原田 僕は、トータルテンボスの大村(朋宏)さんです。去年の『キングオブコント』で決勝進出したときに、大村さんが僕らをインタビューしてくださったんですけど、しゃべり方なのかわからないんですけど、なんか部屋全体がエロい雰囲気になったんですよ。エッチというか色気? ムーディーなエロい空気に包まれて「このぶっとそうな感じ、なんや!?」と思いましたね。鼻血が出そうになりました。
——ちなみに学生時代、芸人になる前に憧れていた芸人さんたちには会えましたか?
きん 僕はほとんどの方に会うことができました。
——きんさんは、憧れの芸人さんがたくさんいましたが、緊張しませんでしたか?
きん 逆にしゃべりやすかったです。なんせずっと見てたし、その人たちに育ててもらった笑いなので。それに、僕が見てきたまんまやから、しゃべりやすいのかもしれません。(宮川)大輔さんもめっちゃ優しく話しかけてくださったんですけど、僕が着替えだしたら「なんやねん、その体型!」って。別にカメラが回ってないのに、まんまじゃないですか(笑)。それがうれしかったです。
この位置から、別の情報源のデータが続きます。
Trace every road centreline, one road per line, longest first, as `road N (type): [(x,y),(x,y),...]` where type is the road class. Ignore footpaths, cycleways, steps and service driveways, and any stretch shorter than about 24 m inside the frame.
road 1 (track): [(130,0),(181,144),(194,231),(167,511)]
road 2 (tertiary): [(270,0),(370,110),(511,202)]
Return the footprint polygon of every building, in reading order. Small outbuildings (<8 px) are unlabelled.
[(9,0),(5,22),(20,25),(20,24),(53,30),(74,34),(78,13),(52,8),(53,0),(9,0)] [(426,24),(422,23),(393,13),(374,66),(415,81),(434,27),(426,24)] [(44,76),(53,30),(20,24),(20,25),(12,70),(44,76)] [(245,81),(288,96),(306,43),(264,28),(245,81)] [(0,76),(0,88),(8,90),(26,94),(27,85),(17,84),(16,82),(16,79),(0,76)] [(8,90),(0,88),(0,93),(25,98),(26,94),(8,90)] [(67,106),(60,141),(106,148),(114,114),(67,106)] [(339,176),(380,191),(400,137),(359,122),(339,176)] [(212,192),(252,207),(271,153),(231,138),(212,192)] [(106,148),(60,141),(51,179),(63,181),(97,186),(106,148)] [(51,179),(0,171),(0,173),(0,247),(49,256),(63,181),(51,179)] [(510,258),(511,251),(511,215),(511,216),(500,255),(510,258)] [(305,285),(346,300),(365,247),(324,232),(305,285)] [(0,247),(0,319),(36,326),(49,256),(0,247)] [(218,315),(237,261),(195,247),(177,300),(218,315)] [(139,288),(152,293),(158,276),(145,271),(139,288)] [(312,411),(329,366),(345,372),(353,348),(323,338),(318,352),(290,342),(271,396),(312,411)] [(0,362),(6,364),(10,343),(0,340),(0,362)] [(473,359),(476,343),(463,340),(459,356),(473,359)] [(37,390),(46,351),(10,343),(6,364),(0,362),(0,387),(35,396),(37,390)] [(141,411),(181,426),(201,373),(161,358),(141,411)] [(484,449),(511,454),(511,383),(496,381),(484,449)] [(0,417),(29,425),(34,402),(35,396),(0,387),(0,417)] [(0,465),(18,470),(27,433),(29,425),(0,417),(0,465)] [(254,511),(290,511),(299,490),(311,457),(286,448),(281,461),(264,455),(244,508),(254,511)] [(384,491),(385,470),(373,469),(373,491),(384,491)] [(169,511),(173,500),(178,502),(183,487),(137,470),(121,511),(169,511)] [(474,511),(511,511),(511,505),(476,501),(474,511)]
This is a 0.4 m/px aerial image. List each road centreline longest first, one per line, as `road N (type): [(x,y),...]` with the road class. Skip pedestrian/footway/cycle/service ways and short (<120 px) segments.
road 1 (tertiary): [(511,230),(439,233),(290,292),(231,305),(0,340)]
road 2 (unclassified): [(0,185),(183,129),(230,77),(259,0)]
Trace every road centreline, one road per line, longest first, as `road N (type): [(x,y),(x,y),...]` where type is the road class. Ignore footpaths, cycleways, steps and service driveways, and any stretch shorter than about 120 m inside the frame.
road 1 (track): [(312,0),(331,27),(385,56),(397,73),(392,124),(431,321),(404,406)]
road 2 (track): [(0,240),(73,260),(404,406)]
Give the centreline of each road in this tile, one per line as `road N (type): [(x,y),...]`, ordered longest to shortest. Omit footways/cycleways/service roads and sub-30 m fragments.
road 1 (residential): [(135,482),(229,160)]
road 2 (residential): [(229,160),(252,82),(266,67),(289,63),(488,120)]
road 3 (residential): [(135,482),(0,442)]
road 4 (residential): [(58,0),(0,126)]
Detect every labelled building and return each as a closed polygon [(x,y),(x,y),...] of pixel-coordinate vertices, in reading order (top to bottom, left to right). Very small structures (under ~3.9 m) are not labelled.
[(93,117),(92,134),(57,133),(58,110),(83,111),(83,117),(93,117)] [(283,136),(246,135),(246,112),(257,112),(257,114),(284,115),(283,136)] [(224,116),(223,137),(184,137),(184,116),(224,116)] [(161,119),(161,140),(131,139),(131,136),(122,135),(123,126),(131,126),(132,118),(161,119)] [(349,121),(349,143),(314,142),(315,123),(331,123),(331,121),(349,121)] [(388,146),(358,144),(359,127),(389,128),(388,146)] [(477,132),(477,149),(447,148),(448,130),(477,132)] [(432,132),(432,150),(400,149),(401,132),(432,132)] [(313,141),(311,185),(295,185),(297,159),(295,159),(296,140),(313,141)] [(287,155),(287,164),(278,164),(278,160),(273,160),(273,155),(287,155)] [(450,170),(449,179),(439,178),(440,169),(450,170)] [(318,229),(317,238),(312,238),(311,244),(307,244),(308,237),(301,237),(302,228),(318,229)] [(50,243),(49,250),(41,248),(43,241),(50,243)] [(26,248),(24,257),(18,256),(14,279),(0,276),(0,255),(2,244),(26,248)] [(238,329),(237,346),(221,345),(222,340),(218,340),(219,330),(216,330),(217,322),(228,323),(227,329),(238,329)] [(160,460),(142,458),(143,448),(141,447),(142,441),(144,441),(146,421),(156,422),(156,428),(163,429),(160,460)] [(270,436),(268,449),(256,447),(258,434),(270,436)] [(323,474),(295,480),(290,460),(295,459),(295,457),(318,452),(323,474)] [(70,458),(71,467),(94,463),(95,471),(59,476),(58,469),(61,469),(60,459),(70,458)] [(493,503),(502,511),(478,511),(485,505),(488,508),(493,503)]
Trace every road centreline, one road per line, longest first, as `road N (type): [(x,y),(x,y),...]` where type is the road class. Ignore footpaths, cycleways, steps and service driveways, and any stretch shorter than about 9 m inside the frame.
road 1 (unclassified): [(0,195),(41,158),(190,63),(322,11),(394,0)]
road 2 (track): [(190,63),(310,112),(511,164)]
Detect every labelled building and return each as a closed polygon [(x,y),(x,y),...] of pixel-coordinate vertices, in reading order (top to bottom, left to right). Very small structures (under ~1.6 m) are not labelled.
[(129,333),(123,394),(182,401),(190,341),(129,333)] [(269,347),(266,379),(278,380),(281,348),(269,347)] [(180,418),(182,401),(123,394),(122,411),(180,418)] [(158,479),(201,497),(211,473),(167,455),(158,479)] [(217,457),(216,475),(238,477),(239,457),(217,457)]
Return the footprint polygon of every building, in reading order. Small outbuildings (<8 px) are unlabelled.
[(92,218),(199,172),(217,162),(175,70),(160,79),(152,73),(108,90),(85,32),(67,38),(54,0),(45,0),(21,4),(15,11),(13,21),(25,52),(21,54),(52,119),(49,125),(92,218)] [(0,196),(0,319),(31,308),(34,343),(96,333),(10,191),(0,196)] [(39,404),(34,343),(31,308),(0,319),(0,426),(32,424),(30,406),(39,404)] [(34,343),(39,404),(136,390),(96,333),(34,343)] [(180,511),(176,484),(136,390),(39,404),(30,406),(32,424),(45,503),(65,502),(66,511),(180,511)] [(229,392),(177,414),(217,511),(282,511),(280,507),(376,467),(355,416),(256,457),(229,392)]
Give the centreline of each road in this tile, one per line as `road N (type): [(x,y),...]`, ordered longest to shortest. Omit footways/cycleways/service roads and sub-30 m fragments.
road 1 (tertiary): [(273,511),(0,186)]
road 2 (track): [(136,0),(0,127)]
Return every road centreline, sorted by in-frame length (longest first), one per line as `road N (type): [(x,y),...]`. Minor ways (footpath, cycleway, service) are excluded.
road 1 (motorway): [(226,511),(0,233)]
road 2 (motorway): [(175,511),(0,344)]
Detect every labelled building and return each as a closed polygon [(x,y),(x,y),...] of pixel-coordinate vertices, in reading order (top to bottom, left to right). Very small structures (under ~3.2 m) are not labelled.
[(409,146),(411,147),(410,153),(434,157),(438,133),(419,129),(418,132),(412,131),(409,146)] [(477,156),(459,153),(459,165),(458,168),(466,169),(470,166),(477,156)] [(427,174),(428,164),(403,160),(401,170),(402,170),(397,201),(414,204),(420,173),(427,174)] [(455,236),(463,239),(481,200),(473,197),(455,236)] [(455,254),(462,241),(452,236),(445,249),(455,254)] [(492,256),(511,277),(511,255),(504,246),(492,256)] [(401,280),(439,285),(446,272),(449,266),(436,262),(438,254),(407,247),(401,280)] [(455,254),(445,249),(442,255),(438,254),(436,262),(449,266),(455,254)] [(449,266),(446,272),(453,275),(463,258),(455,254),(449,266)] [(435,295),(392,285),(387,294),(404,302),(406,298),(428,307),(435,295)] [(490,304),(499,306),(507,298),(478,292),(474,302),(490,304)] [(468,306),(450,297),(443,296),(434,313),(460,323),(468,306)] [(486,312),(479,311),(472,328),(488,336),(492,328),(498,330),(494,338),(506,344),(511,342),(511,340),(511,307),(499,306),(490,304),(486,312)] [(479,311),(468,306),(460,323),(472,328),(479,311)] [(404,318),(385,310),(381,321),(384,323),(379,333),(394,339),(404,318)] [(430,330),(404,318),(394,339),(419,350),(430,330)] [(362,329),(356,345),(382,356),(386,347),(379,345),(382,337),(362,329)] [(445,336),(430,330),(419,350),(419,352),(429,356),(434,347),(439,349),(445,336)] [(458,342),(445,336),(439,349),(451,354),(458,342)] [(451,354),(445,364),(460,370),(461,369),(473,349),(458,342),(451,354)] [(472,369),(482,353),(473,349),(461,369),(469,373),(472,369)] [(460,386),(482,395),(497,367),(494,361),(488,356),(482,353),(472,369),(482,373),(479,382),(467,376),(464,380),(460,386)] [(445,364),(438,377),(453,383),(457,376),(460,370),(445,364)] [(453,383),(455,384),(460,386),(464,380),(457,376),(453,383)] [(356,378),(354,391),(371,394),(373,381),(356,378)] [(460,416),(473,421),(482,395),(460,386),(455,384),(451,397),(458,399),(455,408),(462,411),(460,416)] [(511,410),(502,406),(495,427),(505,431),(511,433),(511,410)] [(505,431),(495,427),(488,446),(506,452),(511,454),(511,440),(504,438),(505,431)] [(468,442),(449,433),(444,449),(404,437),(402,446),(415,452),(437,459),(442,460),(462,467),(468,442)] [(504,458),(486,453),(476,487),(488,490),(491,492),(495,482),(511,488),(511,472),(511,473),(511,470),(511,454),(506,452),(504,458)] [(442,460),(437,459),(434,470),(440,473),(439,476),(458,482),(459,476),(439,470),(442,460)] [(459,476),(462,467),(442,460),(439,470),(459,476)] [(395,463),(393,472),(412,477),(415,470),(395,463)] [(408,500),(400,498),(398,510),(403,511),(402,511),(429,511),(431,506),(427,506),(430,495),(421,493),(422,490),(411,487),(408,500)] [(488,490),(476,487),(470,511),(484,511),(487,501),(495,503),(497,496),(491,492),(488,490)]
原田 僕も千原兄弟さんに会えてます。ジュニアさんに初めてお会いしたのは飲みの席やったんですけど、人生で初めてくらい、カチンカチンになってしまいました。会えていないのは、『笑う犬』で見ていたネプチューンの原田泰造さんかなぁ。僕、“原田泰”まで一緒なんで、早くお会いしたいですね。
公演概要
『僕たちの好きなコント5~旬のコント師が今、大好きなネタを披露~』
日時:8月11日(金) 開場15:45 開演16:15
場所:COOL JAPAN PARK OSAKA TTホール
出演:ジェラードン(アタック西本・かみちぃ)、男性ブランコ、ビスケットブラザーズ、コットン、レインボー、かが屋(マセキ芸能社)
チケット:配信2,000円
※劇場チケットは完売
FANYオンラインチケット(配信)はこちらから。
イベント概要
「真夏のラフフェス in 森ノ宮2023」
開催日:8月9日(水)~8月15日(火)
会場:COOL JAPAN PARK OSAKA
公式サイトはこちらから。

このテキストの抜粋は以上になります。